Heuristics vs. Cognition: This system encodes a set of logical heuristics (e.g., “hidden pairs,” “X-Wing,” “swordfish” patterns, etc.) that have been observed in human solvers. Humans typically learn these heuristics over time by trial, error, and memory. However, actual human reasoning also involves intuition, pattern-matching gleaned from real-world experiences, internal mental imagery, and even meta-cognitive processes (knowing when or why you are stuck, how to guess, how to pivot strategies, etc.). Software logic—like what’s in this code—cannot capture all of that richness.

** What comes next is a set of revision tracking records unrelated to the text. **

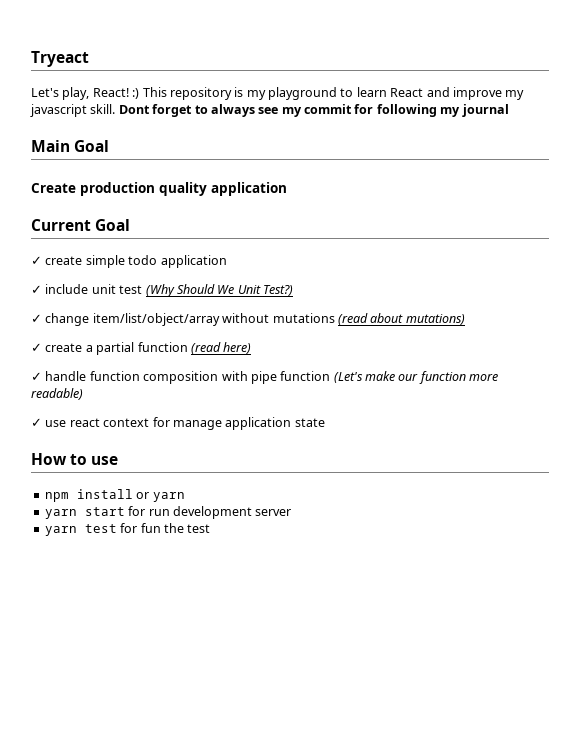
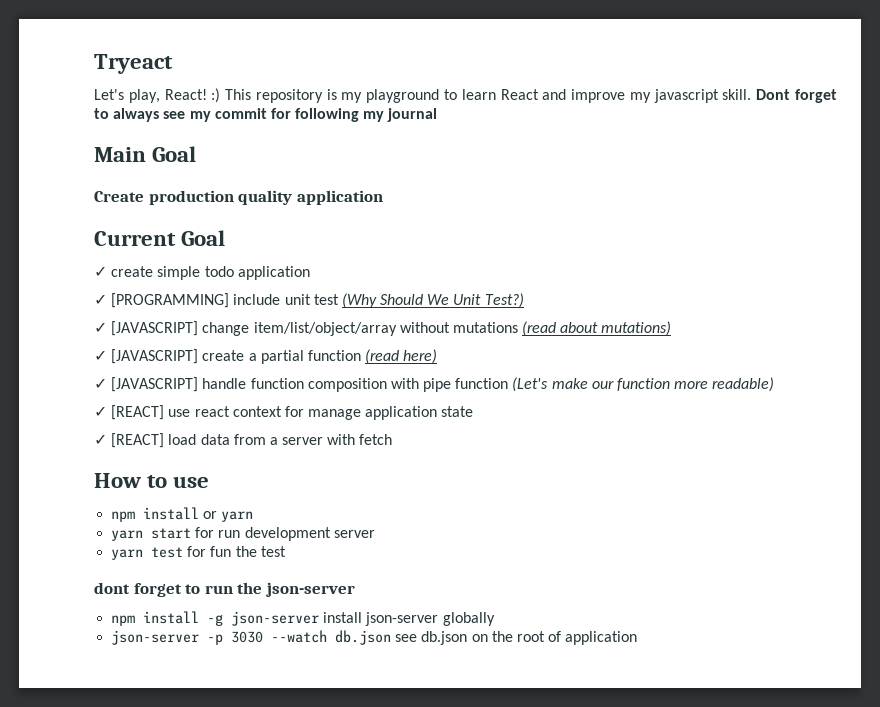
(42, 289) none -> [111,293,230,308] [PROGRAMMING]
(42, 318) none -> [111,321,199,336] [JAVASCRIPT]
(42, 347) none -> [111,349,199,364] [JAVASCRIPT]
(42, 376) none -> [111,377,199,392] [JAVASCRIPT]
(42, 422) none -> [111,405,165,420] [REACT]
(325, 422) none -> [94,433,393,448] // ✓ [REACT] load data from a server with fetch
(211, 528) none -> [94,582,355,597] [111,611,495,626] [111,630,638,645] // dont forget to run the json-server // npm install -g json-server install json-server globally // json-server -p 3030 --watch db.json see db.json on the root of application

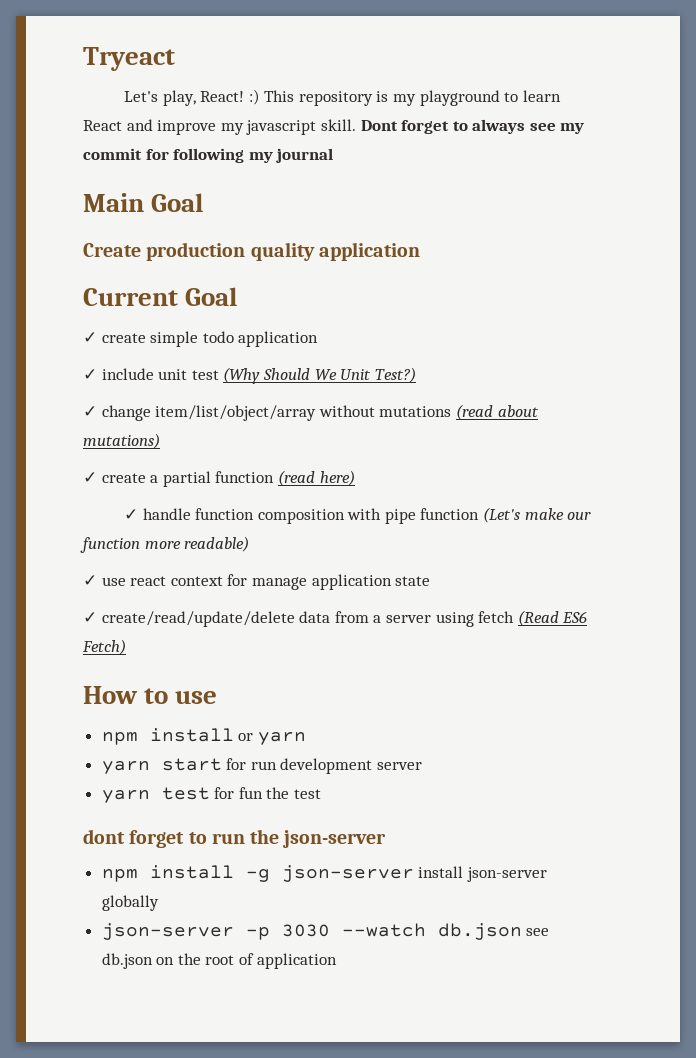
[111,293,230,308] [PROGRAMMING] -> (97, 374) none
[111,321,199,336] [JAVASCRIPT] -> (97, 411) none
[111,349,199,364] [JAVASCRIPT] -> (97, 477) none
[111,377,199,392] [JAVASCRIPT] -> (138, 514) none
[111,405,165,420] [REACT] -> (97, 580) none
[111,433,197,448] [REACT] load -> [101,611,295,627] create/read/update/delete
[327,434,356,445] with -> [435,612,474,627] using
(393, 439) none -> [517,610,588,626] [82,639,126,655] (Read ES6 Fetch)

No True Introspection: A fundamental feature of human thought is introspection: you not only apply logical rules but also become aware of the application of these rules, your confidence level, your frustration, or your sense of “aha!” when something clicks. The code you provided tracks “success_rate,” “confidence_score,” or “usage_count,” but these are numeric abstractions without subjective experience or true self-awareness.

Rule Execution vs. Embodied Reasoning: Humans are influenced by context, visual scanning idiosyncrasies, memory constraints, and emotional states. A large portion of “human reasoning” in puzzle-solving is shaped by these “extraneous” factors. The code’s “visual scanning” and “pattern discovery” modules mimic a scanning or attention mechanism, but they remain a set of algorithms. They do not integrate physical constraints (like eye fatigue), personal puzzle preference, or real-time neural processing.

Pre-programmed Logic: All the strategies—like pointing pairs, hidden pairs, box-line reduction—are pre-programmed. While the system can adapt success rates or refine which strategies it tries first, it does not spontaneously discover an entirely new strategy unprompted the way a human might. It merely rearranges priorities within a fixed set of known strategies.

No Genuine Cognitive Architecture: Human reasoning occurs within a brain that manages sense perceptions, emotional responses, linguistic reasoning, and more. This code is deterministic or probabilistic logic layered on data structures—something that is useful for tasks like Sudoku but does not replicate the complexity of neural cognition.

How it Works at the Moment

  • Step Data: Each Sudoku puzzle is broken into multiple "partial states," each with exactly one cell to fill next.
  • Model Architecture: The model outputs three separate logits: (row, col, digit) for the next cell to fill.
  • GUI: There's a PyQt6 GUI to generate a puzzle and solve it step by step.